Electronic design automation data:
((
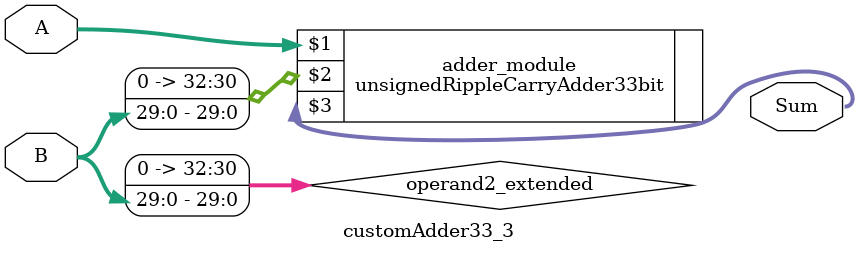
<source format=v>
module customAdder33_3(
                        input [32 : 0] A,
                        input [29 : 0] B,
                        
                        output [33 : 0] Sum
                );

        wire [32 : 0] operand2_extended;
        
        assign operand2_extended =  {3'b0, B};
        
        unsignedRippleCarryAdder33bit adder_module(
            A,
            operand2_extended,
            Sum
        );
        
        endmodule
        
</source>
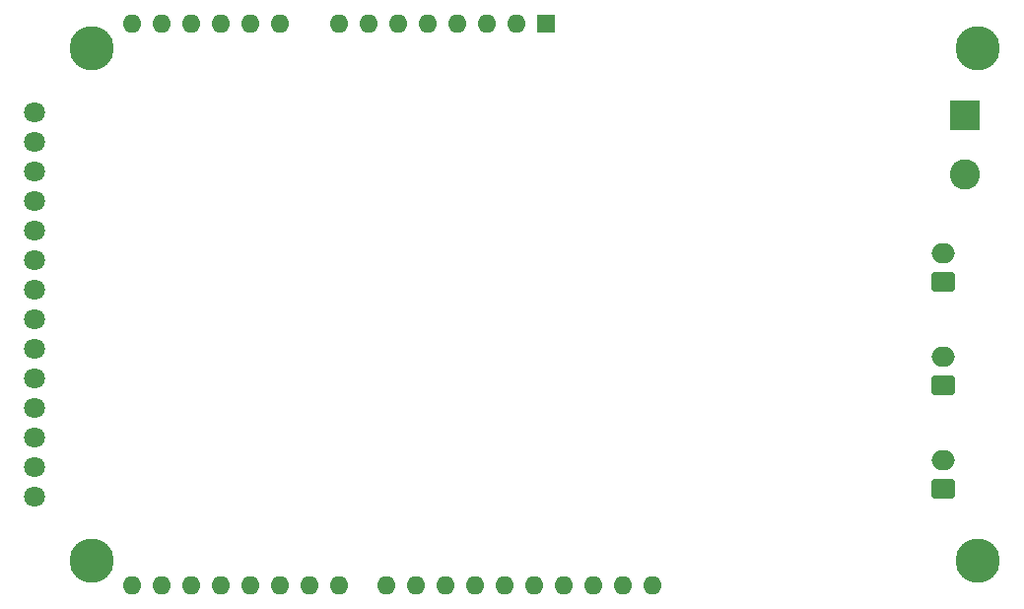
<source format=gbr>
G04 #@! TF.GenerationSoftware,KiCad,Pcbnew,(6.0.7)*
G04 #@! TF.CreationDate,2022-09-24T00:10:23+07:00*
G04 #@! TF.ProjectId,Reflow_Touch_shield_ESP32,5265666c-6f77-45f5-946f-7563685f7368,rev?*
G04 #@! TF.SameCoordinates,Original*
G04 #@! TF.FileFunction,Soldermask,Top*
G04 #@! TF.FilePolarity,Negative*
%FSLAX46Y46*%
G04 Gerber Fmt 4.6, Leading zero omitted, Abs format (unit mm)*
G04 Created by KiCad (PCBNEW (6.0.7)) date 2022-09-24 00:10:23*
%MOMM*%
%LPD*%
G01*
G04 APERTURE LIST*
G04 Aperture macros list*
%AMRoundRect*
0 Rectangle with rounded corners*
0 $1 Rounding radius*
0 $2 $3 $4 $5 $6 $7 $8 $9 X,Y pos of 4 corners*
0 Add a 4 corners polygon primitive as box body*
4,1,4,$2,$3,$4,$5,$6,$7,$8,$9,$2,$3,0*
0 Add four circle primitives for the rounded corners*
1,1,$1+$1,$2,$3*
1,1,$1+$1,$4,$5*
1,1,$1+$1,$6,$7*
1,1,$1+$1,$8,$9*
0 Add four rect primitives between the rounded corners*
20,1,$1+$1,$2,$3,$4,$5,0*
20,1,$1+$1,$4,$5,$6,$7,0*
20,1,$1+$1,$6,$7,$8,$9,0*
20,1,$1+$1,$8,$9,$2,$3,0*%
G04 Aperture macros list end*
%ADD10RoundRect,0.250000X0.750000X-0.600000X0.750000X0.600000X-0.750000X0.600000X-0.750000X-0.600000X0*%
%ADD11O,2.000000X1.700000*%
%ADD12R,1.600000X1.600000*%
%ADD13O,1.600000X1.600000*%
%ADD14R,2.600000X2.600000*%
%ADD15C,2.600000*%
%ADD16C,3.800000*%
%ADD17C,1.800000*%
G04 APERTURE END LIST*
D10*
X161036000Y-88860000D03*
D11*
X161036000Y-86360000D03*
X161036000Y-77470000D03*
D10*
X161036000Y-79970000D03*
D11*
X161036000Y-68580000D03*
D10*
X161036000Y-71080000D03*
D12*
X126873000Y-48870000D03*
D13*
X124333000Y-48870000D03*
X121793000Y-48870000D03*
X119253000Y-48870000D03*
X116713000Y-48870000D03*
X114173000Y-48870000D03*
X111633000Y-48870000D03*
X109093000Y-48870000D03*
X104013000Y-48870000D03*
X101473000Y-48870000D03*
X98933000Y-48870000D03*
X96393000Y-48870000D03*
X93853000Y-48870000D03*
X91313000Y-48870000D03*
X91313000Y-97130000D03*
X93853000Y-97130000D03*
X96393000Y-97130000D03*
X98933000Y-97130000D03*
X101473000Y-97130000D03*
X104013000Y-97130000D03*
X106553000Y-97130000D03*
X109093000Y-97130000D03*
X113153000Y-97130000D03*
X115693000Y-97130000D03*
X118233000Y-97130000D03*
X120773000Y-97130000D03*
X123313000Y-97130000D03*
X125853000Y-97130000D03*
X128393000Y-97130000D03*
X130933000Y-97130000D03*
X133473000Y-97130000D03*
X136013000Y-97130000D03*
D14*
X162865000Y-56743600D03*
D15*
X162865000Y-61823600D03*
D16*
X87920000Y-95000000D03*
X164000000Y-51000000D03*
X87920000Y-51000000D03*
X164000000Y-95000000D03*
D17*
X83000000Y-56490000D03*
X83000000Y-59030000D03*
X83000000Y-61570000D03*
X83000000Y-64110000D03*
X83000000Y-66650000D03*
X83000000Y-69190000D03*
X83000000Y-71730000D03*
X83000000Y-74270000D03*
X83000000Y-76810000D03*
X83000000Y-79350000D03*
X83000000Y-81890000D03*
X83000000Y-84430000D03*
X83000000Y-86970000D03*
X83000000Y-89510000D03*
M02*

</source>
))
Your objective —
Among the entries above, the line containing "X161036000Y-88860000D03*", the line containing "X87920000Y-95000000D03*", and all lines between them are to be restated word for word; nothing else belongs in the reply.

Your response —
X161036000Y-88860000D03*
D11*
X161036000Y-86360000D03*
X161036000Y-77470000D03*
D10*
X161036000Y-79970000D03*
D11*
X161036000Y-68580000D03*
D10*
X161036000Y-71080000D03*
D12*
X126873000Y-48870000D03*
D13*
X124333000Y-48870000D03*
X121793000Y-48870000D03*
X119253000Y-48870000D03*
X116713000Y-48870000D03*
X114173000Y-48870000D03*
X111633000Y-48870000D03*
X109093000Y-48870000D03*
X104013000Y-48870000D03*
X101473000Y-48870000D03*
X98933000Y-48870000D03*
X96393000Y-48870000D03*
X93853000Y-48870000D03*
X91313000Y-48870000D03*
X91313000Y-97130000D03*
X93853000Y-97130000D03*
X96393000Y-97130000D03*
X98933000Y-97130000D03*
X101473000Y-97130000D03*
X104013000Y-97130000D03*
X106553000Y-97130000D03*
X109093000Y-97130000D03*
X113153000Y-97130000D03*
X115693000Y-97130000D03*
X118233000Y-97130000D03*
X120773000Y-97130000D03*
X123313000Y-97130000D03*
X125853000Y-97130000D03*
X128393000Y-97130000D03*
X130933000Y-97130000D03*
X133473000Y-97130000D03*
X136013000Y-97130000D03*
D14*
X162865000Y-56743600D03*
D15*
X162865000Y-61823600D03*
D16*
X87920000Y-95000000D03*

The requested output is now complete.